Published on Sep 17, 2015
Published on Jul 15, 2015
Our Restoration Ecology group works also abroad. As an example, Karel Prach has just completed his field work on a former dam on the Elwha river in the Olympic National Park in the west of Washington. He did his research during his six-month stay at the University of Washington in Seattle. On the Elwha river, two dams were demolished a few years ago because such constructions should not be in the National Park. At the same time this should enable migration of several salmon species which are traditional commodity for the Native Americans and other inhabitants. The works are part of a broader project and are coordinated by the Administration of the National Park. The goal of the project is to compare the current course of spontaneous and directed succession (sowing and planting of native species) and to answer the question whether the direction is to restore the native forests composed mainly of Pseudotsuga menziesii, Tsuga heterophylla, Thuja plicata, Acer macrophyllum and Alnus rubra. So far it seems that they can rely on spontaneous succession and thus possibly save on costly sowing and planting. On the other hand, they are a kind of advertising for the National Park and also provide jobs. However, they are not harmful to the nature, like the majority of reclamation works in our country.
Published on Jul 8, 2015
In the vegetation season, there is always something going on. In the Váté písky near Bzenec, annual phytosociological sampling was held on permanent plots that were established in 2012. In some parts of the National Nature Monument, Ivana Jongepierová organized the topsoil removal to start the restoration of this rare habitat and to prevent the expansion of Calamagrostis epigejos. This project was successful and instead of stands of Calamagrostis, we now can see open sand patches with Corynephorus canescens stands.

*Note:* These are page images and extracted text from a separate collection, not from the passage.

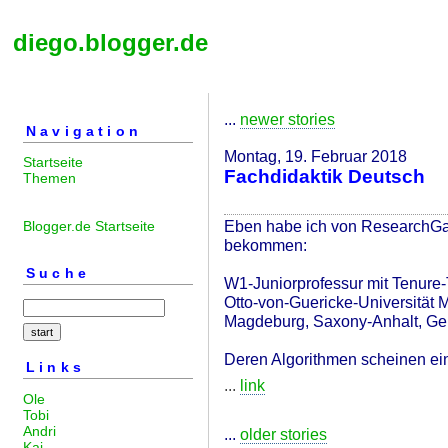
diego.blogger.de
...
newer stories
Navigation
Montag, 19. Februar 2018
Startseite
Fachdidaktik Deutsch
Themen
Eben habe ich von ResearchGa
Blogger.de Startseite
bekommen:
Suche
W1-Juniorprofessur mit Tenure-
Otto-von-Guericke-Universität
Magdeburg, Saxony-Anhalt, G
Deren Algorithmen scheinen ein
Links
...
link
Ole
Tobi
Andri
...
older stories
Kai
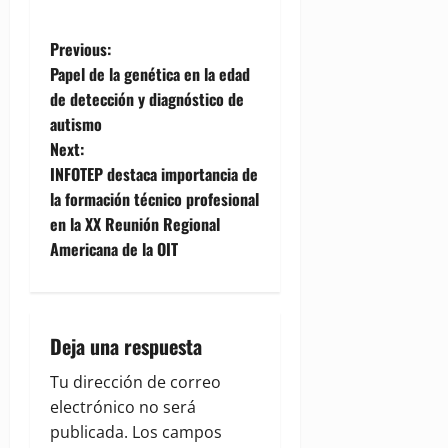
P
Previous:
Papel de la genética en la edad
o
de detección y diagnóstico de
autismo
s
Next:
t
INFOTEP destaca importancia de
la formación técnico profesional
n
en la XX Reunión Regional
Americana de la OIT
a
v
i
Deja una respuesta
g
Tu dirección de correo
electrónico no será
a
publicada.
Los campos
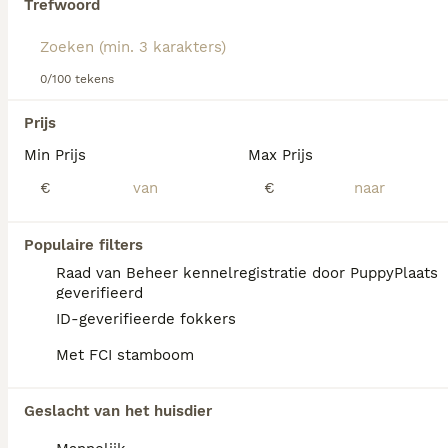
Trefwoord
Lees onze
Griffon Bruxellois adviespagina
voor informatie
over dit hondenras.
We hebben 0 Griffon Bruxellois Honden ter
0/100 tekens
dekking in Losser gevonden.
Als je toekomstige resultaten wil zien voor deze 
Prijs
exacte zoekopdracht, sla dan je zoekopdracht op en 
vind jouw perfecte hond:
Min Prijs
Max Prijs
€
€
Zoekopdracht bewaren
Populaire filters
FAQ's
Raad van Beheer kennelregistratie door PuppyPlaats
geverifieerd
ID-geverifieerde fokkers
Hoeveel kost een Griffon
Met FCI stamboom
Bruxellois pup?
De aanschaf van een Griffon Bruxellois pup
Geslacht van het huisdier
vraagt een aanzienlijke investering bij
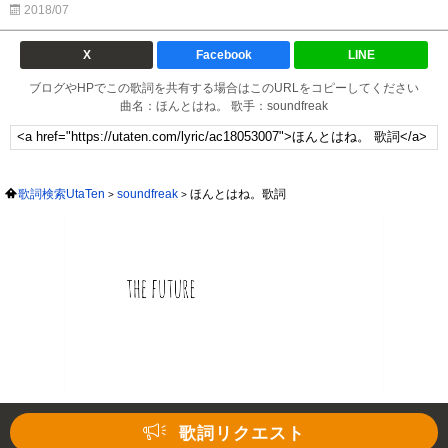
2018/07
X
Facebook
LINE
ブログやHPでこの歌詞を共有する場合はこのURLをコピーしてください
曲名：ほんとはね。 歌手：soundfreak
歌詞検索UtaTen
soundfreak
ほんとはね。歌詞
歌詞リクエスト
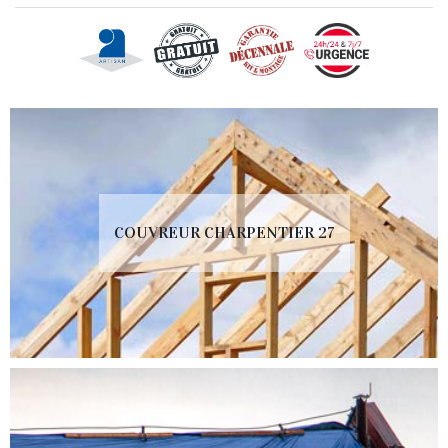
COUVREUR CHARPENTIER 27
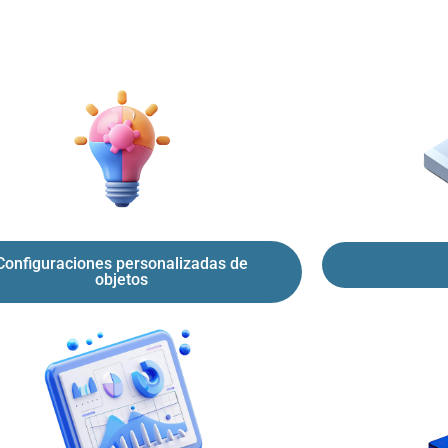
Configuraciones personalizadas de
objetos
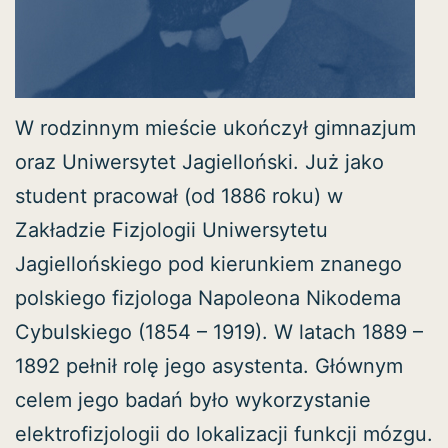
W rodzinnym mieście ukończył gimnazjum
oraz Uniwersytet Jagielloński. Już jako
student pracował (od 1886 roku) w
Zakładzie Fizjologii Uniwersytetu
Jagiellońskiego pod kierunkiem znanego
polskiego fizjologa Napoleona Nikodema
Cybulskiego (1854 – 1919). W latach 1889 –
1892 pełnił rolę jego asystenta. Głównym
celem jego badań było wykorzystanie
elektrofizjologii do lokalizacji funkcji mózgu.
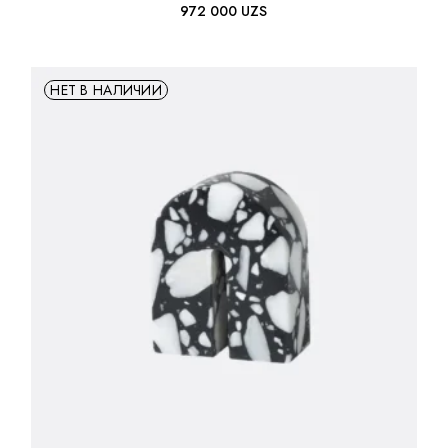
972 000
UZS
НЕТ В НАЛИЧИИ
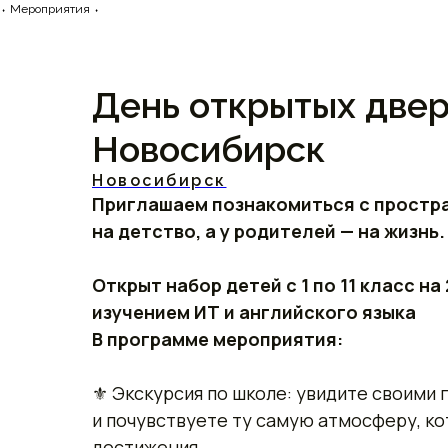
⬪ Мероприятия ⬪
День открытых две
Новосибирск
Новосибирск
Приглашаем познакомиться с простран
на детство, а у родителей — на жизнь.
Открыт набор детей с 1 по 11 класс н
изучением ИТ и английского языка
В программе мероприятия:
⚜ Экскурсия по школе: увидите своими 
и почувствуете ту самую атмосферу, ко
достижения.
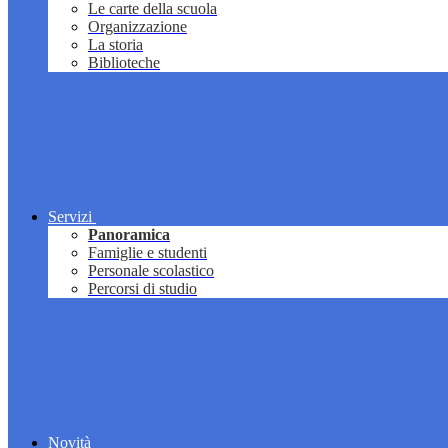
Le carte della scuola
Organizzazione
La storia
Biblioteche
Servizi
Panoramica
Famiglie e studenti
Personale scolastico
Percorsi di studio
Novità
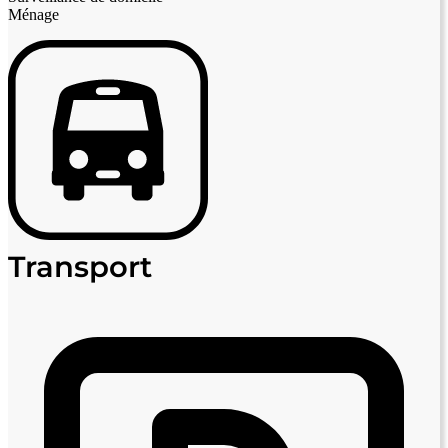
Ménage
Transport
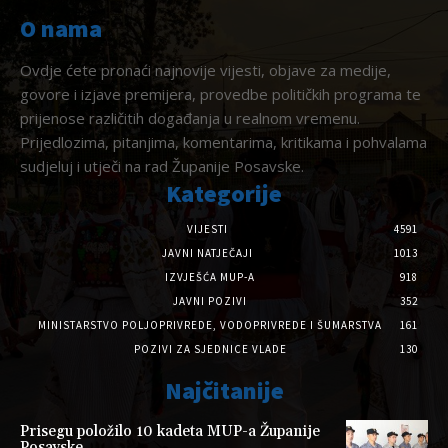
O nama
Ovdje ćete pronaći najnovije vijesti, objave za medije,
govore i izjave premijera, provedbe političkih programa te
prijenose različitih događanja u realnom vremenu.
Prijedlozima, pitanjima, komentarima, kritikama i pohvalama
sudjeluj i utječi na rad Županije Posavske.
Kategorije
VIJESTI
4591
JAVNI NATJEČAJI
1013
IZVJEŠĆA MUP-A
918
JAVNI POZIVI
352
MINISTARSTVO POLJOPRIVREDE, VODOPRIVREDE I ŠUMARSTVA
161
POZIVI ZA SJEDNICE VLADE
130
Najčitanije
Prisegu položilo 10 kadeta MUP-a Županije
Posavske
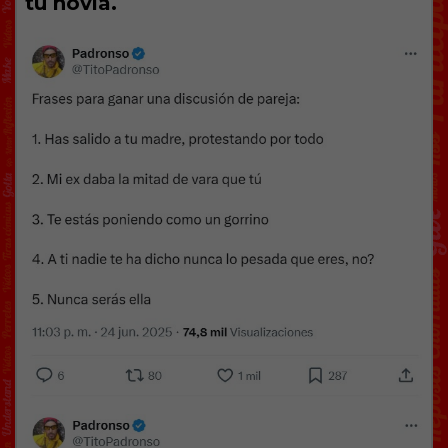
tu novia.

Among others, we also sampled permanent plots that were established after a legendary fire event of Bzenec oak forest in 2012. At leats a small part of this area was left to the spontaneous development after negotiations with foresters.
Another interesting project for maintenance of open sandy patches in sand pits is geocaching. For geocaching fans, there are two series - Borovany miniseries and Lžín sand pit.
Published on Jun 19, 2015
The sheep's exotic holiday at the island of the Cep II sand pit is over. And we have few tips and lessons learned for the next time:
1) Sheep can swim! It swims very well and it likes to swim!
2) They eat only young, still not entirely grown, Lotus corniculatus.
3) Three sheep is still too less even for the island.
4) Anything is impossible!
Published on May 28, 2015
Almost impossible became real and a small flock of sheep has grazed on an islet in the Cep II sand pit since yesterday evening. And if we say small, we mean small - two meritorious female grazers and one cute black lamb. Until Sunday they will graze the experimental plots for restoration of psammophytic grasslands which were established in 2009. Lotus corniculatus spreads on plots with transfered biomass and it needs to be suppressed. Moreover, it is also desirable to disrupt thick layers of lichens and moses.
Transport of sheep on a ferry went smoothly and sheep seem satisfied with the food supply. Alča Bartošová will oversee that they enjoy their vacation and she deserves many thanks that she was not afraid and went for it! Many thanks also to our favorite ferry driver who assisted for the whole time and transported the girls smoothly to the other bank.
So now we have to rely on the sheep's appetite and let them graze everything according to a planned "zig-zag" design!